Senator BOLKUS (3:37 PM) —The Jurisdiction of Courts Legislation Amendment Bill 2000 addresses a particularly difficult issue facing our federal system. One of the primary purposes of the bill is to overcome difficulties arising from a recent High Court decision which has invalidated cooperative cross-vesting schemes between the states, the territories and the Commonwealth. Specifically with respect to a number of areas, including the Corporations Law and other important areas of commerce, the state and federal governments introduced similar laws based on a national code to facilitate national regulation of important areas, particularly commerce and areas such as sport. As part of those codes there were enforcement mechanisms. These mechanisms have been directed through the Federal Court system; the reasoning being that the federal courts have the ability to develop national expertise and consistency across all jurisdictions. However in the re Wakim case, the High Court held that, under chapter III of our Constitution, federal courts cannot exercise jurisdiction conferred by state legislatures.

This bill attempts to overcome some of the worst aspects of the Wakim case by facilitating a situation where actions taken by Commonwealth officers in the administration of the schemes are recast as federal actions even though they are taken pursuant to state law. This will mean that, even though the function is a function undertaken under state legislation, because the person undertaking that action is an officer of the Commonwealth, it will be subject to federal and judicial review. It sounds like a difficult way through this particular problem, but it is a problem that has now confronted the states and the Commonwealth for a little while and it is a problem that really needs to be addressed as a matter of seriousness.

Increasingly in this age of globalisation, we see that state boundaries have become increasingly burdensome and, in fact, increasingly irrelevant when it comes to trade and commerce. As a consequence, what we have in this country is a national market with international imperatives, and those old boundaries based on state jurisdictions are really not recognised by our corporate and commercial system. In that context, I think the conclusion of the court in re Wakim was regrettable, particularly as we are striving to keep pace with such international and global developments. In fact, it is fair to say that one of the reasons for Australia's economic success has been our stable and efficient legal system. In particular, as a result of that legal system, Australia has been an attractive base for much commercial activity. There is therefore a risk that, unless we properly address these matters and the difficulties arising out of the High Court case of re Wakim, Australia will be diminished in the eyes of many corporations as a desirable base for their activities.

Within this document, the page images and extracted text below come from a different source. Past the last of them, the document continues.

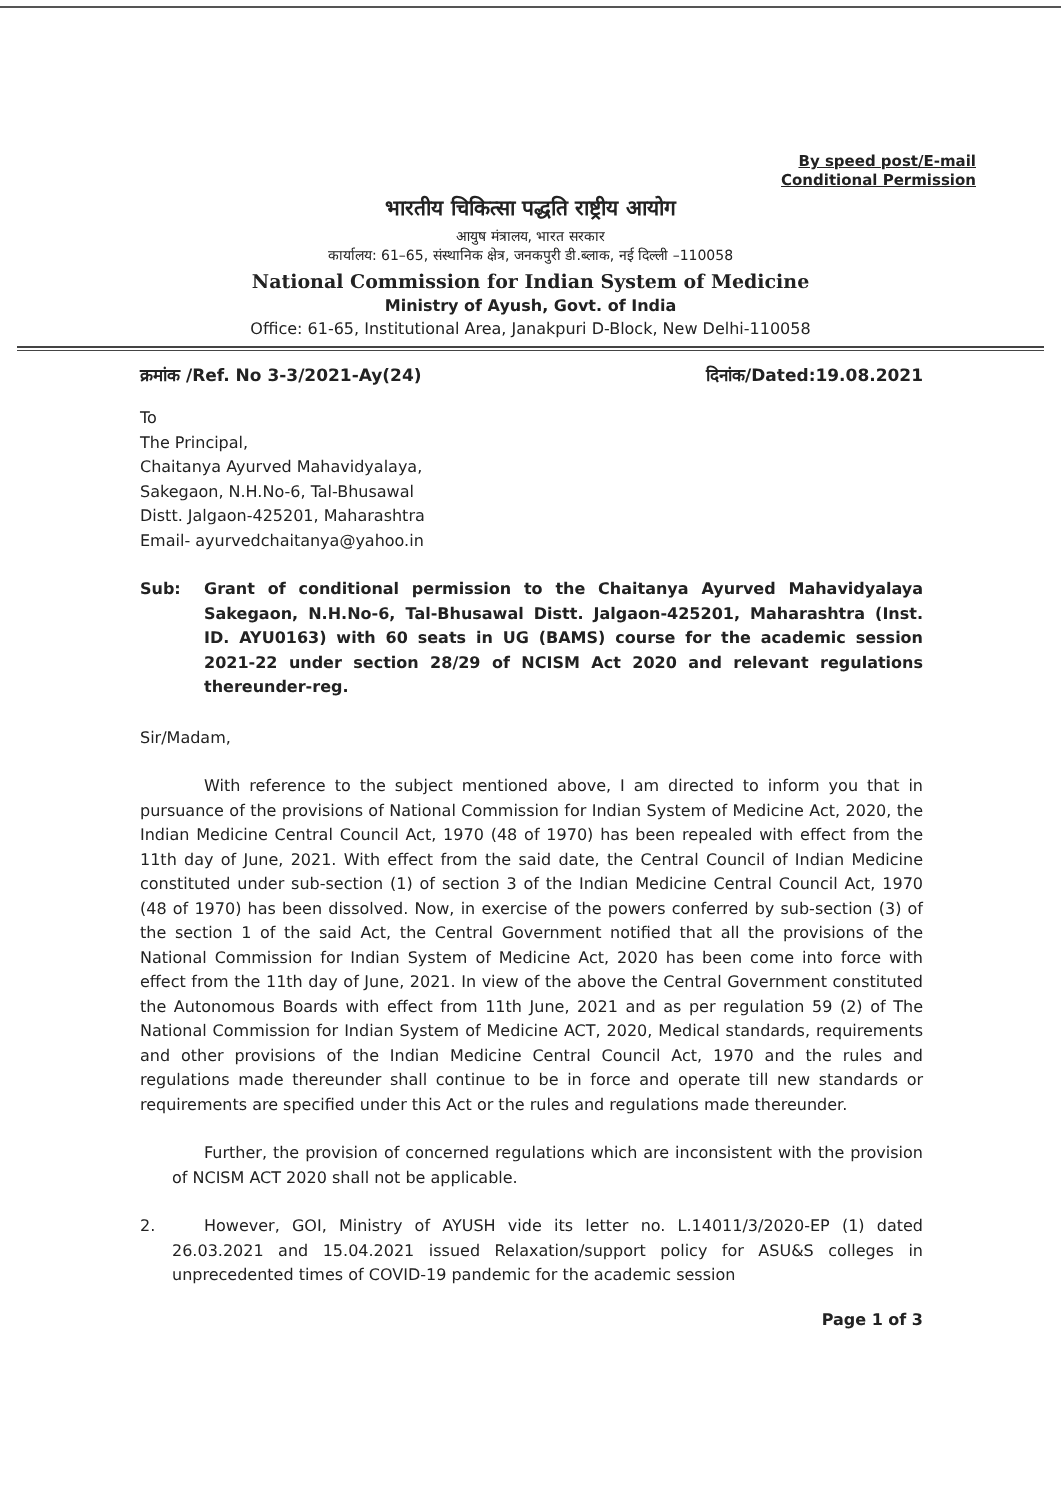By speed post/E-mail
Conditional Permission
भारतीय चिकित्सा पद्धति राष्ट्रीय आयोग
आयुष मंत्रालय, भारत सरकार
कार्यालय: 61–65, संस्थानिक क्षेत्र, जनकपुरी डी.ब्लाक, नई दिल्ली –110058
National Commission for Indian System of Medicine
Ministry of Ayush, Govt. of India
Office: 61-65, Institutional Area, Janakpuri D-Block, New Delhi-110058
क्रमांक /Ref. No 3-3/2021-Ay(24) दिनांक/Dated:19.08.2021
To
The Principal,
Chaitanya Ayurved Mahavidyalaya,
Sakegaon, N.H.No-6, Tal-Bhusawal
Distt. Jalgaon-425201, Maharashtra
Email- ayurvedchaitanya@yahoo.in
Sub: Grant of conditional permission to the Chaitanya Ayurved Mahavidyalaya Sakegaon, N.H.No-6, Tal-Bhusawal Distt. Jalgaon-425201, Maharashtra (Inst. ID. AYU0163) with 60 seats in UG (BAMS) course for the academic session 2021-22 under section 28/29 of NCISM Act 2020 and relevant regulations thereunder-reg.
Sir/Madam,
With reference to the subject mentioned above, I am directed to inform you that in pursuance of the provisions of National Commission for Indian System of Medicine Act, 2020, the Indian Medicine Central Council Act, 1970 (48 of 1970) has been repealed with effect from the 11th day of June, 2021. With effect from the said date, the Central Council of Indian Medicine constituted under sub-section (1) of section 3 of the Indian Medicine Central Council Act, 1970 (48 of 1970) has been dissolved. Now, in exercise of the powers conferred by sub-section (3) of the section 1 of the said Act, the Central Government notified that all the provisions of the National Commission for Indian System of Medicine Act, 2020 has been come into force with effect from the 11th day of June, 2021. In view of the above the Central Government constituted the Autonomous Boards with effect from 11th June, 2021 and as per regulation 59 (2) of The National Commission for Indian System of Medicine ACT, 2020, Medical standards, requirements and other provisions of the Indian Medicine Central Council Act, 1970 and the rules and regulations made thereunder shall continue to be in force and operate till new standards or requirements are specified under this Act or the rules and regulations made thereunder.
Further, the provision of concerned regulations which are inconsistent with the provision of NCISM ACT 2020 shall not be applicable.
2. However, GOI, Ministry of AYUSH vide its letter no. L.14011/3/2020-EP (1) dated 26.03.2021 and 15.04.2021 issued Relaxation/support policy for ASU&S colleges in unprecedented times of COVID-19 pandemic for the academic session
Page 1 of 3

To further demonstrate the inconveniences arising from the case, it is appropriate to draw the attention of all senators to some of those areas that have been affected. Firstly, the Administrative Appeals Tribunal was established in 1976 to review decisions taken by Commonwealth ministers, agencies and officials. It has the power to review both the merits and the legality of the decisions. It has operated so effectively that some states have legislated to adopt the provisions of the Administrative Appeals Tribunal Act as state law. This meant that the tribunal has been able to review decisions taken by state public officers and those decisions have been appealable to the Federal Court. Because of the Wakim case—a case which held that states could not confer jurisdiction on Commonwealth judicial bodies—those cooperative schemes that have been implemented will now have to be amended.

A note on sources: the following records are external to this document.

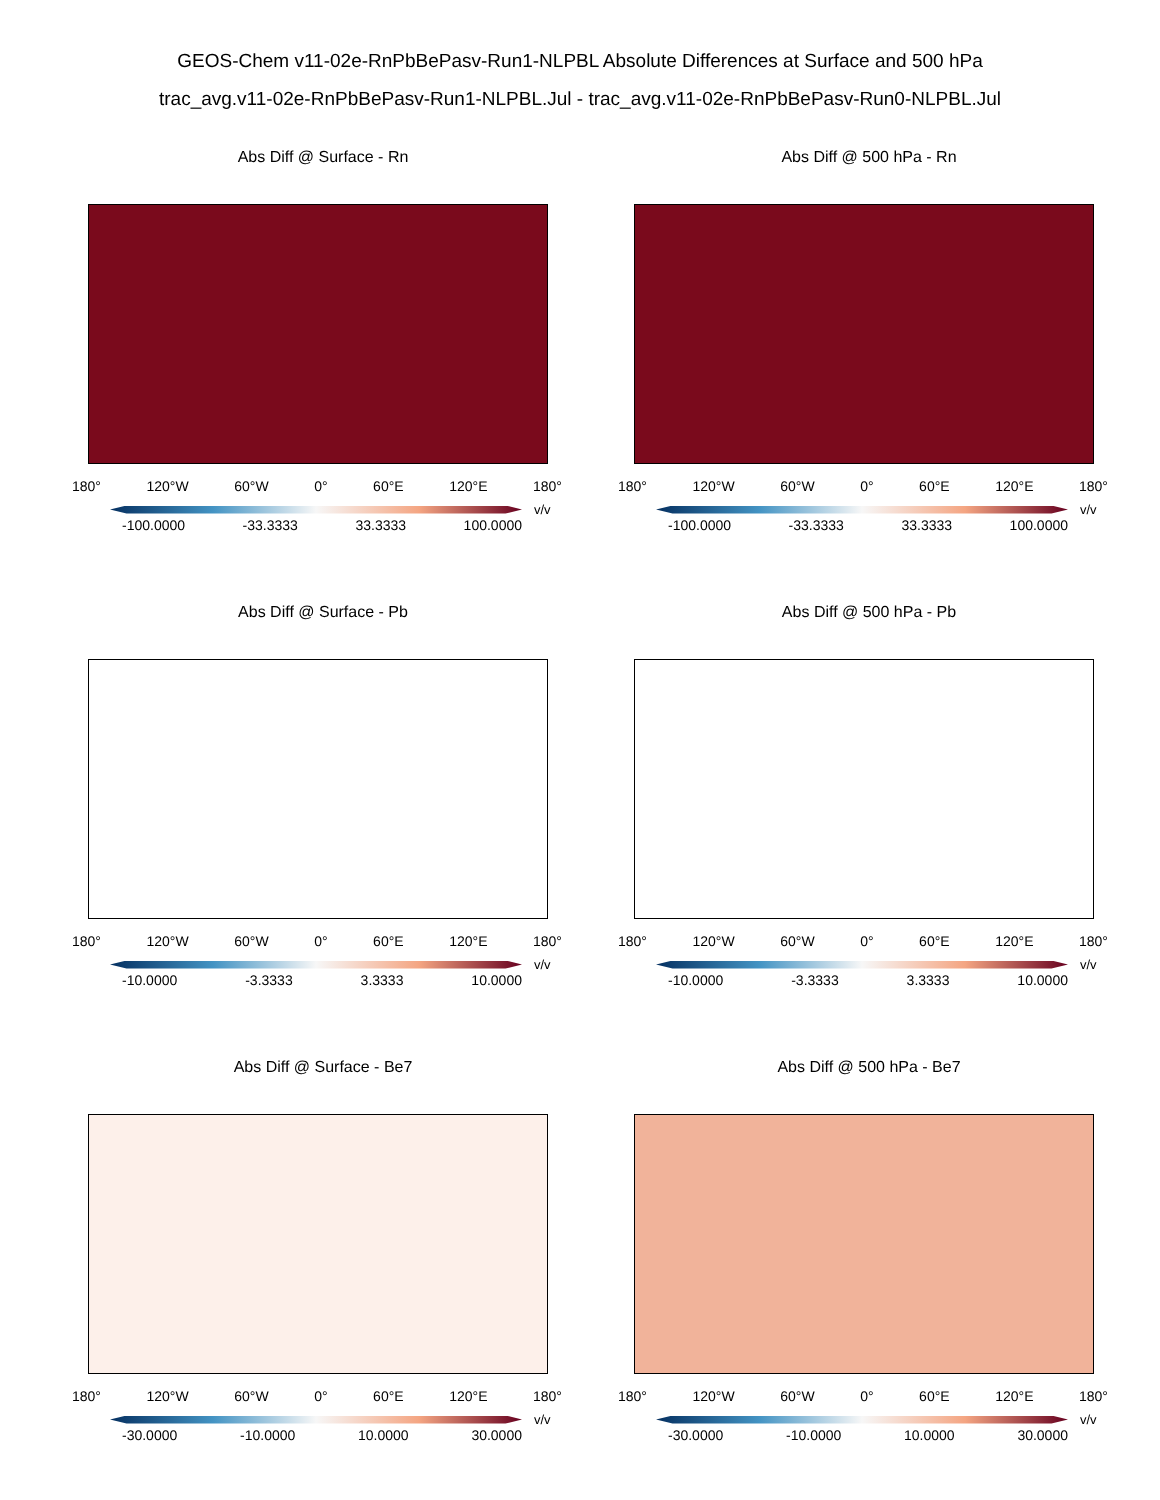GEOS-Chem v11-02e-RnPbBePasv-Run1-NLPBL Absolute Differences at Surface and 500 hPa
trac_avg.v11-02e-RnPbBePasv-Run1-NLPBL.Jul - trac_avg.v11-02e-RnPbBePasv-Run0-NLPBL.Jul
Abs Diff @ Surface - Rn
180° 120°W 60°W 0° 60°E 120°E 180°
v/v
-100.0000 -33.3333 33.3333 100.0000
Abs Diff @ 500 hPa - Rn
180° 120°W 60°W 0° 60°E 120°E 180°
v/v
-100.0000 -33.3333 33.3333 100.0000
Abs Diff @ Surface - Pb
180° 120°W 60°W 0° 60°E 120°E 180°
v/v
-10.0000 -3.3333 3.3333 10.0000
Abs Diff @ 500 hPa - Pb
180° 120°W 60°W 0° 60°E 120°E 180°
v/v
-10.0000 -3.3333 3.3333 10.0000
Abs Diff @ Surface - Be7
180° 120°W 60°W 0° 60°E 120°E 180°
v/v
-30.0000 -10.0000 10.0000 30.0000
Abs Diff @ 500 hPa - Be7
180° 120°W 60°W 0° 60°E 120°E 180°
v/v
-30.0000 -10.0000 10.0000 30.0000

There is also the area in respect of the Administrative Decisions (Judicial Review) Act 1977. That act is an important piece of legislation, facilitating the review of administrative decisions in a more formal context than the Administrative Appeals Tribunal. At present, cooperative schemes between the federal and state governments can prescribe that the AD(JR) Act applies to decisions of the Commonwealth officers as a matter of state law. These schemes will also now have to be amended in light of re Wakim.

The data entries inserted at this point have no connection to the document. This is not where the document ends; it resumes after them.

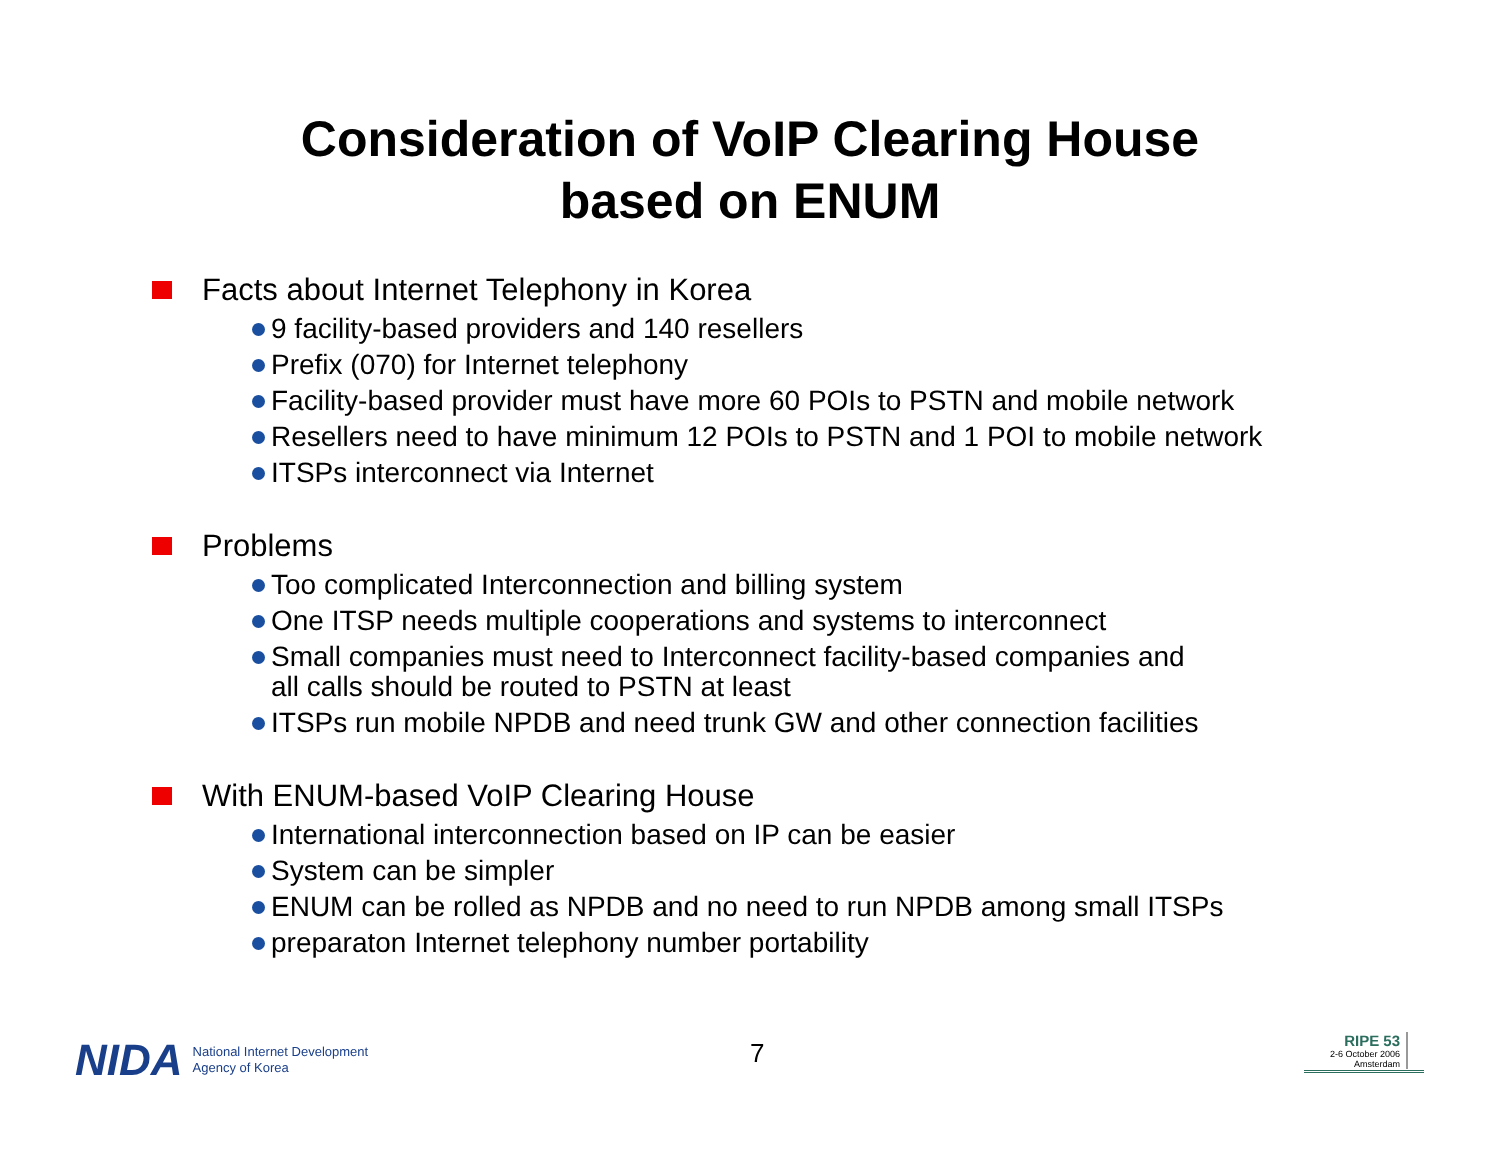Consideration of VoIP Clearing House
based on ENUM
Facts about Internet Telephony in Korea
9 facility-based providers and 140 resellers
Prefix (070) for Internet telephony
Facility-based provider must have more 60 POIs to PSTN and mobile network
Resellers need to have minimum 12 POIs to PSTN and 1 POI to mobile network
ITSPs interconnect via Internet
Problems
Too complicated Interconnection and billing system
One ITSP needs multiple cooperations and systems to interconnect
Small companies must need to Interconnect facility-based companies and
all calls should be routed to PSTN at least
ITSPs run mobile NPDB and need trunk GW and other connection facilities
With ENUM-based VoIP Clearing House
International interconnection based on IP can be easier
System can be simpler
ENUM can be rolled as NPDB and no need to run NPDB among small ITSPs
preparaton Internet telephony number portability
NIDA National Internet Development
Agency of Korea
7
RIPE 53
2-6 October 2006
Amsterdam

I mentioned sports earlier. The Australian Sports Drug Agency is a Commonwealth statutory authority which primarily focuses on the conduct of comprehensive drug testing in competitive sport. It is worth putting on the record that this agency will have an extremely important function in the lead-up to the Sydney Olympics. At present, section 9A of the Australian Sports Drug Agency Act consents to a state or territory conferring jurisdiction on certain entities, including the Federal Court. These provisions also must be amended as a result of the High Court case.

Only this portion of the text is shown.